NACLC/People with Disabilities Australia Incorporated/Australian Federation of Disability Organizations stated that equality must have a central position in this Convention. It supported the removal of equality from Article 7 only if equality is placed as a general obligation in Article 4 or as separate Article. The organization of the Article could be improved. It suggests beginning the Article by prohibiting discrimination, then requiring RA in State and non-State entities and clearly stating the failure to provide RA is discrimination. Only narrow exceptions, such as for public order, should be allowed, and only with the understanding that all other human rights instruments and non-discrimination provisions apply to PWD. These exceptions should be subject to the least restrictive alternative and active measures by PWD are voluntary. Direct and indirect discrimination, RA, and active special measures should be defined. Systemic discrimination is subsumed under indirect discrimination, but indirect discrimination must be defined. The Bangkok draft's definition would serve. Discrimination includes suspected, imputed, assumed, possible disability, association with PWD, past disability or effects of past disability and characteristics of a disability.

DPI noted that RA is more fully developed in footnote 27. As expressed in the EDF’s statement, DPI is concerned that there is no clear identified position that the denial of RA constitutes discrimination. It asks the AHC to clarify RA because unmet accommodation needs lead to exclusion and the inability to participate in all areas of life. The ESCR’s General Comment 5 may be helpful.
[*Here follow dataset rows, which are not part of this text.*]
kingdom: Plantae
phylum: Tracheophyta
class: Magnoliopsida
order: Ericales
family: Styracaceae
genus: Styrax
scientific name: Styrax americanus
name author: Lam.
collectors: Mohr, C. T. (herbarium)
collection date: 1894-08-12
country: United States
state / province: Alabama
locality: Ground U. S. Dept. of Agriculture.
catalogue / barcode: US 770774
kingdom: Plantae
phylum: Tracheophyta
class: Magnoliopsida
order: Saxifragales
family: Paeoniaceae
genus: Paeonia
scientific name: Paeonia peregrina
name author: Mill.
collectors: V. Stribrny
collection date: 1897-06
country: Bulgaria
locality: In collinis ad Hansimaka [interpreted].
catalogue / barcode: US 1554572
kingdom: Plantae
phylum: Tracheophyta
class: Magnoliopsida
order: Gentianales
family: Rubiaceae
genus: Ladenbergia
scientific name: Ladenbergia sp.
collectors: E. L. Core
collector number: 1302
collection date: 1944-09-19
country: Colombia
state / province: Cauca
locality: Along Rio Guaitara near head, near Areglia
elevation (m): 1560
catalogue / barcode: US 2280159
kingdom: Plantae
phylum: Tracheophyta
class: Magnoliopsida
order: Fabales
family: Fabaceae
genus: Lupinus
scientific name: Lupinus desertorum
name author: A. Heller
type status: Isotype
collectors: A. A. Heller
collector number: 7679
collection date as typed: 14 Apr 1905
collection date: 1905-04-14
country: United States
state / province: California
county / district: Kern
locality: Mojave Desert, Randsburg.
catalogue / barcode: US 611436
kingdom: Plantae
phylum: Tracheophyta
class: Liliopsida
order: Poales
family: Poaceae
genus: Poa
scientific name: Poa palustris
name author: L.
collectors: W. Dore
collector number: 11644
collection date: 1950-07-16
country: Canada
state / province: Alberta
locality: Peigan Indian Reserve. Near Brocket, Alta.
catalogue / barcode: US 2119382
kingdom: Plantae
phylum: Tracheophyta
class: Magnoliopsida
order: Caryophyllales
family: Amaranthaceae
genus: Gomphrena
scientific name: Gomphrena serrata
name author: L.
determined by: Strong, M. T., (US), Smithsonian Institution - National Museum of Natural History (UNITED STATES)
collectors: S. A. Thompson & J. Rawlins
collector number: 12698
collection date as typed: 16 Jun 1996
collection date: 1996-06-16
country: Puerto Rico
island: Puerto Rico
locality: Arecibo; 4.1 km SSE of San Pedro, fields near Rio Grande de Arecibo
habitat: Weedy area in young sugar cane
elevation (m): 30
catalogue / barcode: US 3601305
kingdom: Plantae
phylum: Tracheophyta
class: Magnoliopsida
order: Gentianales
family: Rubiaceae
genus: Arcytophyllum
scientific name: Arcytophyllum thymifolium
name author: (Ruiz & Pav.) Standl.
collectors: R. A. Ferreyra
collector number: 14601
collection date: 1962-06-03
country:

World Federation of the Deaf supported EDF and others. Even though discrimination on other bases such as race and gender are covered by other Conventions, these often do not help PWD, and multiple discrimination continues. WFD supported the existing language in 7.1 and notes that a list of prohibited forms of discrimination, such as in the Convention on the Rights of the Child, could be included.. For example, language discrimination is prohibited in other Conventions; however, deaf children are punished for using sign language. Disabled girls are discriminated doubly and some disability groups are discriminated more than others. WFD supported Canada’s addition of the term “ethnic.”

Inclusion International supported the EU and the concepts of RA and undue hardship. Children need to be highlighted in this section because discrimination against children is a concern.

National Human Rights Institutions supported the deletion of 7.3 because it allows for too much discretion by States and it does not appear in any other Convention. It suggested deleting “disproportionate burden” so that States will not renege on their obligations.